-- TASK PROMPT --
Give again, exactly as written, each line of the material below starting at the line that contains "right knee: (238, 185)" and ending at the line that contains "left back paw: (270, 216)". Both ends count, and no other line does.

-- SOURCE MATERIAL --
::::::::::

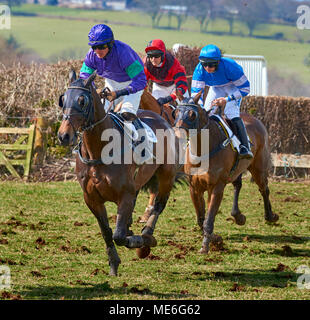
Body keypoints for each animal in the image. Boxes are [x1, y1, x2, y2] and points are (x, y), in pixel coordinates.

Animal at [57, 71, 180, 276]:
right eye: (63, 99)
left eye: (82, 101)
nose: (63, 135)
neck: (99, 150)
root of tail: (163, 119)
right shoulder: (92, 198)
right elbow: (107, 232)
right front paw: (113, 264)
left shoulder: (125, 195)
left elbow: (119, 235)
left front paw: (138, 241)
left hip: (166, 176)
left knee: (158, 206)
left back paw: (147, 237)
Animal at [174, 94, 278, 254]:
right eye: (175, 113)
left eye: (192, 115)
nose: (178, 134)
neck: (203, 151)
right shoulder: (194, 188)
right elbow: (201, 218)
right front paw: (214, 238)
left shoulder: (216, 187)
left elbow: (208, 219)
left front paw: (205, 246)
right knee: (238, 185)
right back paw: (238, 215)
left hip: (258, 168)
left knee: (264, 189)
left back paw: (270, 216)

::::::::::

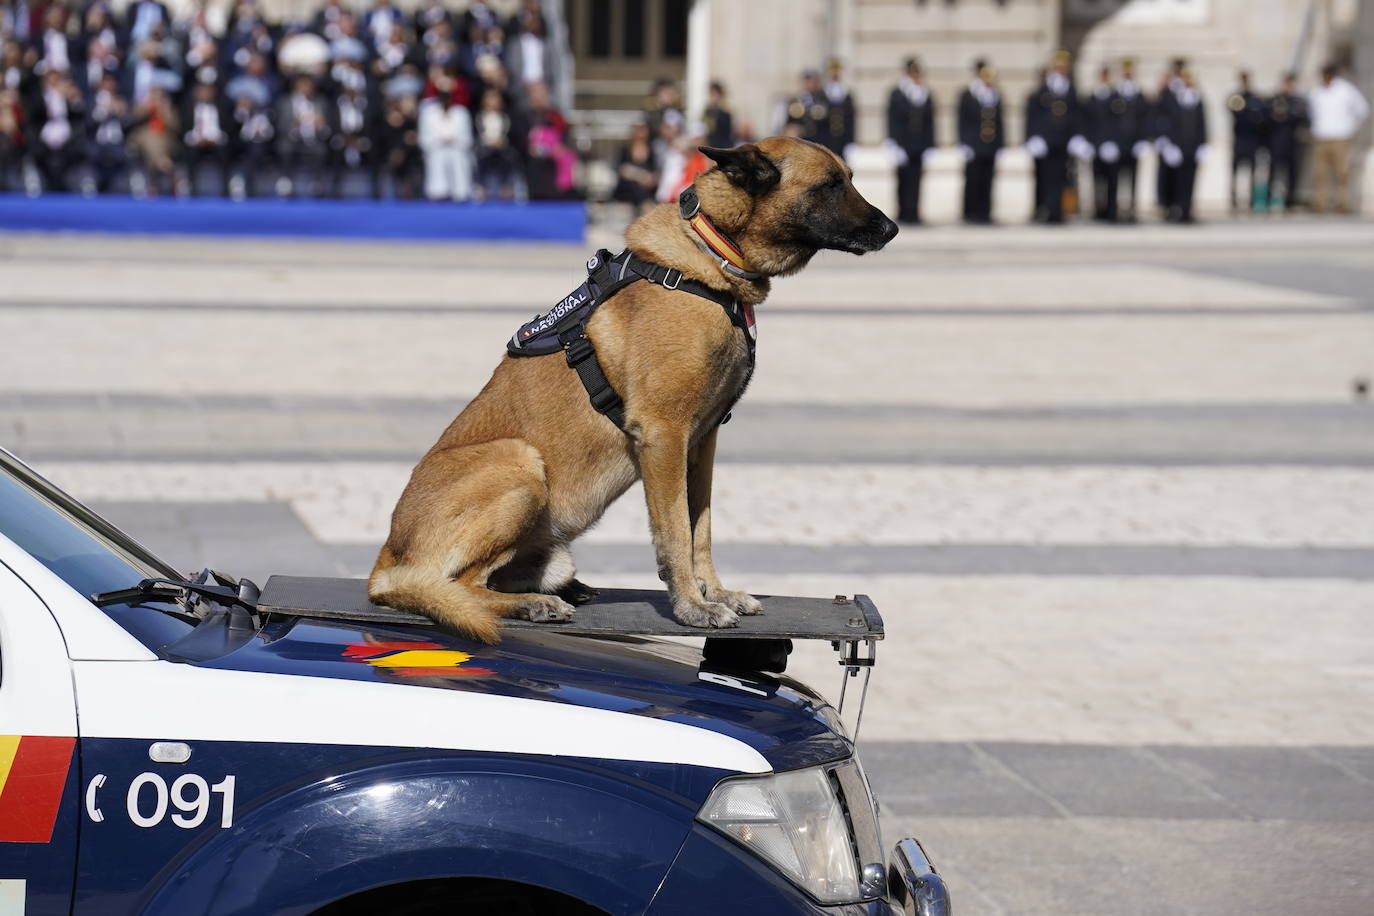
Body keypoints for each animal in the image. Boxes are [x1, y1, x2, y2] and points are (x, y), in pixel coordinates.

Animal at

::::::::::

-- EXPECTED ANSWER --
right knee: (238, 185)
right back paw: (238, 215)
left hip: (258, 168)
left knee: (264, 189)
left back paw: (270, 216)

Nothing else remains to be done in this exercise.